Sweet songs under Alberta skies
Review of "Guitar Lessons" by Peace Country Films.
“Forget about Eddie Van Halen, forget about what the idiots on YouTube say. Learn your chords. Learn C, G and F – it all starts from there, the rest comes later.”
Most amateur guitar players will chuckle at this comment made by Ray Mitchell (played by Alberta country singer-songwriter Corb Lund) to his 15-year-old guitar student, Leland Parenteau (played by Kaden Noskiye) in Guitar Lessons. It’s true: you can play a lot of songs if you know these chords. At the end of the movie, when Leland mastered the three chords, Ray says, “Then you’re set for life. Johnny Cash forever.”
Guitar Lessons is an independent, locally produced (High Level, Alberta) movie. Its success has by far exceeded the expectations of the low budget film – it even made it into the Cineplex Theatre local circuit. Most members of the cast are Indigenous, many with no previous acting experience. Yet the acting is real and plausible. In the words of producer Aaron James, “We play ourselves.”
Corb Lund is not a name easily dismissed – at least not in Alberta. Recently he played a crucial activist role in advocating for stopping coal mining on the slopes of the eastern Rockies, an involvement that was instrumental in changing Alberta government policy. In this movie, he showed how well he could take on another effective role: that of actor. Despite his reputation, Guitar Lessons doesn’t capitalize on Corb Lund’s persona. He doesn’t even sing in the movie. In a Q & A session after opening night in Edmonton, producer Aaron James mentioned the focus was not to be on Corb.
Leland is a Métis boy growing up neglected in a ramshackle trailer in a Métis settlement near High Level. Mom is not around. Dad has died but left Leland his guitar. One day he comes home to find his guitar missing. It is in the local pawn shop where his mother traded it in for cash for whatever fix she needed.
In one of the many panoramic shots featuring clear Alberta skies, Leland pushes the only items of value remaining in his home – a table and four chairs – along the dirt road to the pawn shop, to trade in for his guitar. But he needs a teacher, and he relentlessly pursues Ray Mitchell, a rich oilman with a previous life as a rock star, but who has no time for “this kid,” and who isn’t – in his own words – “exactly a straight arrow.” What happens when he finally relents to giving lessons is a mellowing into a relationship of sweet and credible understanding and kindness. As Leland says, kindness “takes practice. Just like guitar lessons.”
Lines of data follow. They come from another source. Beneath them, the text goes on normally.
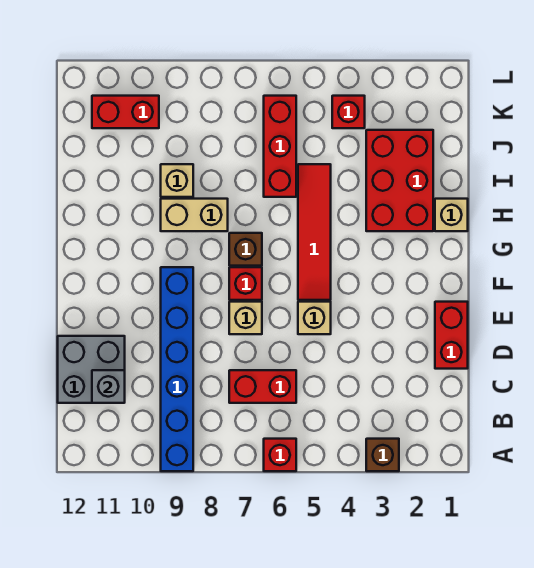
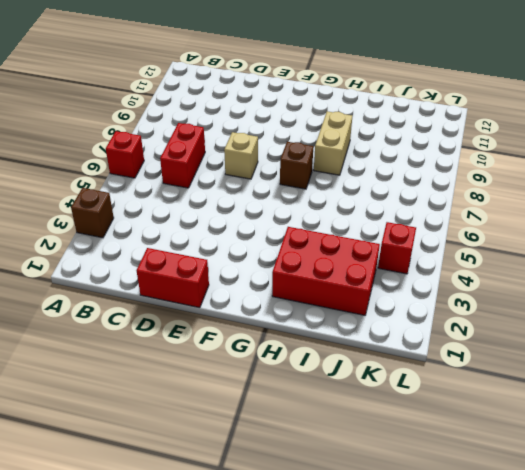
none -> blue 1x6 brick [161,267,193,471]
none -> grey 2x2 brick [58,336,125,403]
none -> tan 1x1 brick [298,302,331,334]

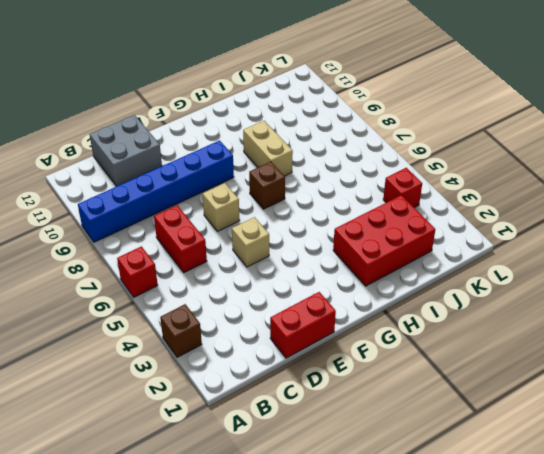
none -> red 1x4 tile [298,164,331,300]
none -> red 1x1 brick [229,267,262,300]
none -> tan 1x1 brick [435,199,468,231]

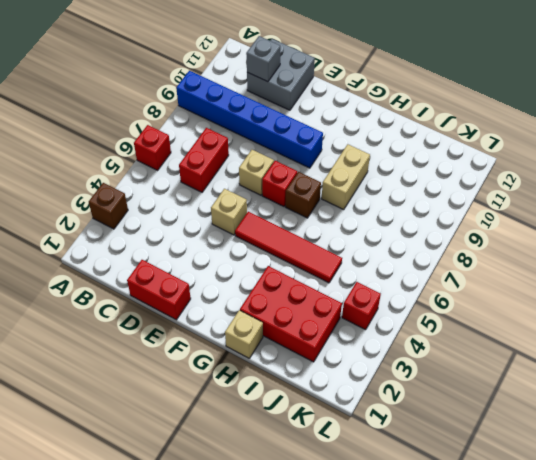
none -> red 1x3 brick [264,96,296,197]
none -> tan 1x1 brick [161,164,193,197]
none -> red 1x2 brick [92,96,159,128]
Be warned: there is some rough language, and some off-colour jokes – done in Cree, and translated with subtitles. There are some great lines, like “The funny thing about time, is you [white men], you have all the watches; but us Indians, we have all the time.” Some slapstick-y scenes go on a bit long, but they are quite funny.
In one of the most moving scenes a member of the community desperately approaches an elder for help with his gambling addiction. The smudging scene that follows is profoundly spiritual. It reaches into the deep needs of this man and pulls him into a place of strength.
The incredible panoramic scenes of beauty in the movie go beyond being merely pretty. The Creator in indigenous spirituality is not an abstraction. Creation serves as a member of the cast.
Films dealing with Indigenous culture sometimes condescend toward the culture or romanticize it. Guitar Lessons does neither. It respects the people and their spirituality. You wish you could chat with this elder!
The ending tips towards being Hallmark-y. Ray and Leland eventually live the ideal father-son relationship – fun at the circus, shopping for cool clothes and fishing. The ending was a bit too easy, given their damaged and checkered pasts, but it does make for a good feeling story, and, just perhaps, dramatic changes can come, even to the most hardened and tough men.
There is a plan for Cineplex to release Guitar Lessons in all provinces on February 24th.